_Extracted text:_
● ● ● ●

# Giant Down first day of Gun season!



## bgfishandhunt (Nov 16, 2011)

It seems as if I am always on the writing end of this. Well this story is heart breaking and breath taking at the same time. So my main spot where I have been hunting and scouting all year very hard finally paid off. I got permission from a guy that allows me to hunt a very loaded spot. Early in the year I found my #1 deer that I was after. After a ton of trail cam pics of him before season and only a slim 1 during season he is down. The guy that let me hunt went out this morning for opening day of gun. The first deer he sees is this big one I have been waiting on all season. I am glad that he got it and very happy for him. I am so happy the deer didnt go anywhere else and get shot. This is a deer of a life time. I cant wait to get home from school this weekend and see this guy. Here are some trail cam pics I have got and the only pic of the deer after he shot it. I will follow up with more pics this weekend. And hopefully one of the other 3 giants shows for me and none of those three are in these pics


----------



## 9Left (Jun 23, 2012)

nice deer man! that is nice to hear that the property owner himself got to harvest the buck.


----------



## BuckeyeZac (Aug 15, 2012)

Really cool rack!!


----------



## Fishstix (Aug 16, 2005)

Man, that is a great buck! Congrats to the landowner!


----------



## eyecatchin (Apr 28, 2012)

● ● ● ●

_Work instructions:_
1 - In the deer hunting thread, who shot the big buck on opening day of gun season?
2 - Duplicate the passage of the deer hunting thread between "## 9Left (Jun" and "Really cool rack!!", inclusive.
3 - Write the next part of the deer hunting forum thread, picking up after its last line.

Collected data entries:

● ● ● ●

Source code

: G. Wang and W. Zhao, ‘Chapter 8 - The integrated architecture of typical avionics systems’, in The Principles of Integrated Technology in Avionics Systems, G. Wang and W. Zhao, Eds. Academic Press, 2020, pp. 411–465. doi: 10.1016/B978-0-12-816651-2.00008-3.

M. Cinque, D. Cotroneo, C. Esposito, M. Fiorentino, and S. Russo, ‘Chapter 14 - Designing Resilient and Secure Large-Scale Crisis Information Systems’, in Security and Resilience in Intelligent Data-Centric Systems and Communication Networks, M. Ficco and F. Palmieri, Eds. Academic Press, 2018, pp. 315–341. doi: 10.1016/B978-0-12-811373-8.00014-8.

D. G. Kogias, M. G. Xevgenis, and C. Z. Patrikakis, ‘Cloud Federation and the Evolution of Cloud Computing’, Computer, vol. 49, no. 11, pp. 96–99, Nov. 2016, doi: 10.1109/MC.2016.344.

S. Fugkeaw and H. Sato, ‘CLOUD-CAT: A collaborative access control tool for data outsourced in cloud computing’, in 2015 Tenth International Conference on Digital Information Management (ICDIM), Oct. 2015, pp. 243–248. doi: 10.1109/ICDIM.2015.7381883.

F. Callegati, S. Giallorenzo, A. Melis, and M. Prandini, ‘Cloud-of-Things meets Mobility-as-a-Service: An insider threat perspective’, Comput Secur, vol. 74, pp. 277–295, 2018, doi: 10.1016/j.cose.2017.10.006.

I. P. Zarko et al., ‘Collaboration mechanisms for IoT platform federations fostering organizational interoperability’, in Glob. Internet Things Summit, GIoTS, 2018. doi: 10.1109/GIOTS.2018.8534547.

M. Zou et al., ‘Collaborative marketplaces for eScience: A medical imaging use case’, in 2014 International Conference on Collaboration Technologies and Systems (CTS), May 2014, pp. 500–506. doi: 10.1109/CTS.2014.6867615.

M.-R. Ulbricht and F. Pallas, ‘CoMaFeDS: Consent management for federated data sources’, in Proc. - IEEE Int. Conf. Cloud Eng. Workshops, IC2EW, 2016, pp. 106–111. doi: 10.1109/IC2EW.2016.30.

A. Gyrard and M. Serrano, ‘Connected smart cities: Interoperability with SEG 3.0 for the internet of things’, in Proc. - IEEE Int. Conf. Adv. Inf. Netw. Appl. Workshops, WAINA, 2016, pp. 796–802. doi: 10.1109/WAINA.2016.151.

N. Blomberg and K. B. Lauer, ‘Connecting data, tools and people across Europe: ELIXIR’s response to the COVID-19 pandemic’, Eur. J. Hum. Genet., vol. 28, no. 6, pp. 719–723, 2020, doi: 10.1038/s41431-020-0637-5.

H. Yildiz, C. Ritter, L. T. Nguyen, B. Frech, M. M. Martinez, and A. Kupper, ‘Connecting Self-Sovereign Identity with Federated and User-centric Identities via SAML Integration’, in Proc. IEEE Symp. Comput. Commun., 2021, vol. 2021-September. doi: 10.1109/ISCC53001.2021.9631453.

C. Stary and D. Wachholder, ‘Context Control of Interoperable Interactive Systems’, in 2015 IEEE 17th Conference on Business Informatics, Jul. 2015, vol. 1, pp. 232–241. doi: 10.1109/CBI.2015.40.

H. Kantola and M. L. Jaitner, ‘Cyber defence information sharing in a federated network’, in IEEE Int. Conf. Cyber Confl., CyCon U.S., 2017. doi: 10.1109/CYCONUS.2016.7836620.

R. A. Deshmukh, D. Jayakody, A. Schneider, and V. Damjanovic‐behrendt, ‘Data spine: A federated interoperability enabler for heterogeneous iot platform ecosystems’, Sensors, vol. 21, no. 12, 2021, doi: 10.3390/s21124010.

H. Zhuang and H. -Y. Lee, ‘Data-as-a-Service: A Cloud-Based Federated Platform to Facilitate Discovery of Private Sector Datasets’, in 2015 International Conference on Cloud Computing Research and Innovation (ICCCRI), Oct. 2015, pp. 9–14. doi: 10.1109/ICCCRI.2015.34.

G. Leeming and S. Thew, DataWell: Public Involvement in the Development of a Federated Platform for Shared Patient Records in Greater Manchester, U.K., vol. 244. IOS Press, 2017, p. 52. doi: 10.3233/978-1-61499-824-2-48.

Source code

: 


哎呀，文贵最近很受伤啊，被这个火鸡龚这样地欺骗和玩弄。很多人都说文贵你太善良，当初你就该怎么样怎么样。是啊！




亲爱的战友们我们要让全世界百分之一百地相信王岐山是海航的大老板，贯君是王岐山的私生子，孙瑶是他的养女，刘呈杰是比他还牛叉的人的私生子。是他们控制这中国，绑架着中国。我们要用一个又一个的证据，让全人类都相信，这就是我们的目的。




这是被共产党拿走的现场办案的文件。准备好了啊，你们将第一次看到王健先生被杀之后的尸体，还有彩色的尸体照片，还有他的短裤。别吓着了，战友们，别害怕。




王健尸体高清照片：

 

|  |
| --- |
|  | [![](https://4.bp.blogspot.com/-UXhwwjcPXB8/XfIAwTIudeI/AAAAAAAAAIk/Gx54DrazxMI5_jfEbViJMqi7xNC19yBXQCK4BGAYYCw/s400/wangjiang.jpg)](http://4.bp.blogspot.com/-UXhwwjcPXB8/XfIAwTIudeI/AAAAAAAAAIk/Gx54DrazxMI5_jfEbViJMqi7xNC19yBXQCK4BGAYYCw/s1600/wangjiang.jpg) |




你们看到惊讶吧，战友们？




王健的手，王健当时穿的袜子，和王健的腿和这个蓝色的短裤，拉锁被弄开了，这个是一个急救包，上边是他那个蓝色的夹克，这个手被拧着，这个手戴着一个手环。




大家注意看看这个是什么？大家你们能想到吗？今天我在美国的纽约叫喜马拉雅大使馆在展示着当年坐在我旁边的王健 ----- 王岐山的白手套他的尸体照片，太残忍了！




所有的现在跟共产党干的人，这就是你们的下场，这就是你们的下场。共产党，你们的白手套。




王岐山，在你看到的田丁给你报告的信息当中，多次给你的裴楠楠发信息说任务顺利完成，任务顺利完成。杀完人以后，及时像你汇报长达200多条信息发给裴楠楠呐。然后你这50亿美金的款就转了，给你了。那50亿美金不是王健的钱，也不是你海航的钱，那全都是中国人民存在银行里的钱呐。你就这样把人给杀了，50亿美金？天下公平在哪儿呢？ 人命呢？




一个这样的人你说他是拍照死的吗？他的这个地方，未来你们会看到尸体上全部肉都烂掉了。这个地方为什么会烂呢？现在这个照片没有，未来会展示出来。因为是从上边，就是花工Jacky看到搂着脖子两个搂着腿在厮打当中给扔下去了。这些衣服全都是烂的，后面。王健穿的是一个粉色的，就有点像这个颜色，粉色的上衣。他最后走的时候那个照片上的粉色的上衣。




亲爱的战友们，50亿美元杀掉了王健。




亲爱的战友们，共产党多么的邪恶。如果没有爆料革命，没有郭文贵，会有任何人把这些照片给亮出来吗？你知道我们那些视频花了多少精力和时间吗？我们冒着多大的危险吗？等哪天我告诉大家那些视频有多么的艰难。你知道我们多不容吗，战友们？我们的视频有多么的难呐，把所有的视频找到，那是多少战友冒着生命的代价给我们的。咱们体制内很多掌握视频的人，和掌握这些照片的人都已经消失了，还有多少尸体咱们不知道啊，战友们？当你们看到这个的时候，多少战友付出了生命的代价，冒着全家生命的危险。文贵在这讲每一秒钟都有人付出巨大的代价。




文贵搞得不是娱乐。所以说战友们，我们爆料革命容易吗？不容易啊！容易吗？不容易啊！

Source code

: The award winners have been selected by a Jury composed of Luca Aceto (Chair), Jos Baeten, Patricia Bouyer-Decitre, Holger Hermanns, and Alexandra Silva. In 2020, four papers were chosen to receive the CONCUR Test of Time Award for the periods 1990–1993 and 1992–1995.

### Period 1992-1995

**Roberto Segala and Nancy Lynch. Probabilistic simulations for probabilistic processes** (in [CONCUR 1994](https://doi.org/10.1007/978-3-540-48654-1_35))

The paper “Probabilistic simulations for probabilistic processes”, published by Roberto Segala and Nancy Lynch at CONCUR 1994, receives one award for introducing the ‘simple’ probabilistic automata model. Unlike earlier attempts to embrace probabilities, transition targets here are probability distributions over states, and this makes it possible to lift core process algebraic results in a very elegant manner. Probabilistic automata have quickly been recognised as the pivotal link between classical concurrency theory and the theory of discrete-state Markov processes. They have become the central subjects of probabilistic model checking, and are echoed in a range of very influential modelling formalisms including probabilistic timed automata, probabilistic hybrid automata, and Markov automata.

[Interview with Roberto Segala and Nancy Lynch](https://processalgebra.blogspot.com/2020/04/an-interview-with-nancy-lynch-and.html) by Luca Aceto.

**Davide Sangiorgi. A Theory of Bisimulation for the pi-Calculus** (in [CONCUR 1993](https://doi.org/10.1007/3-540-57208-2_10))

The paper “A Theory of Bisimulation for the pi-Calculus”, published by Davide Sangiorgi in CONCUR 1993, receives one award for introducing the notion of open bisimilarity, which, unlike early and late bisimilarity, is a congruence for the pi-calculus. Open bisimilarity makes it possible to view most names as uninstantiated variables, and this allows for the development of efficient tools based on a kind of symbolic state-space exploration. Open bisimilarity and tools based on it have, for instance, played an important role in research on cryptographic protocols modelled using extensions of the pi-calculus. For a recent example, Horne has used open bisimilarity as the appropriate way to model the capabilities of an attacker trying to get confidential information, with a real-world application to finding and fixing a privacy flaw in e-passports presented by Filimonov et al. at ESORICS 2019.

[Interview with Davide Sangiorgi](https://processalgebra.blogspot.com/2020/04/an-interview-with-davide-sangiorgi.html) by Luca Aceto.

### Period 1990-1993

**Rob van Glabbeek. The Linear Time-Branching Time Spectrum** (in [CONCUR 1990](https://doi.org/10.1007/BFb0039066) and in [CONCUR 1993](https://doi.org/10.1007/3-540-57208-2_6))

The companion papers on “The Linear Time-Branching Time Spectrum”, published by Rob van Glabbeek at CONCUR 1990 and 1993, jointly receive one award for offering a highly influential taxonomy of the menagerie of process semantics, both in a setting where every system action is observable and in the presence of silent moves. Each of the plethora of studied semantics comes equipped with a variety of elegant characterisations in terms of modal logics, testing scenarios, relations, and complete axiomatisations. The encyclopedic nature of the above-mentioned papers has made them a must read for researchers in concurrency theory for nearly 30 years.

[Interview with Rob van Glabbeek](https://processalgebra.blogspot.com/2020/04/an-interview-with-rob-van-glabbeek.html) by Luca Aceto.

● ● ● ●

_Results in order:_
1 - The man who gave the original poster permission to hunt his spot.

2 -
## 9Left (Jun 23, 2012)

nice deer man! that is nice to hear that the property owner himself got to harvest the buck.


----------



## BuckeyeZac (Aug 15, 2012)

Really cool rack!!

3 -
Congrats to him!And hope you get your next pic of the group bg!!Good Luck


----------



## sherman51 (Apr 12, 2011)

that is an awesome story, and kudo,s to you for being so cool about the landowner getting this buck. but it takes a heck of a good man to let you hunt knowing that he has deer like this and hunts himself. he must be one great guy also. and i really hope your next thread will be about you and your big buck.
sherman


----------



## c. j. stone (Sep 24, 2006)

bgfishandhunt said:


> And hopefully one of the other 3 giants shows for me and none of those three are in these pics


Maybe not, but his fourteen is in a couple of them! Great story and hope you score big time. Looks like you have put in the work! That must be one heckofa place!


----------



## Sasamafras (Oct 13, 2011)

Great story, better him than anyone else besides you. Hard part must be you had pictures the whole year planning on getting him.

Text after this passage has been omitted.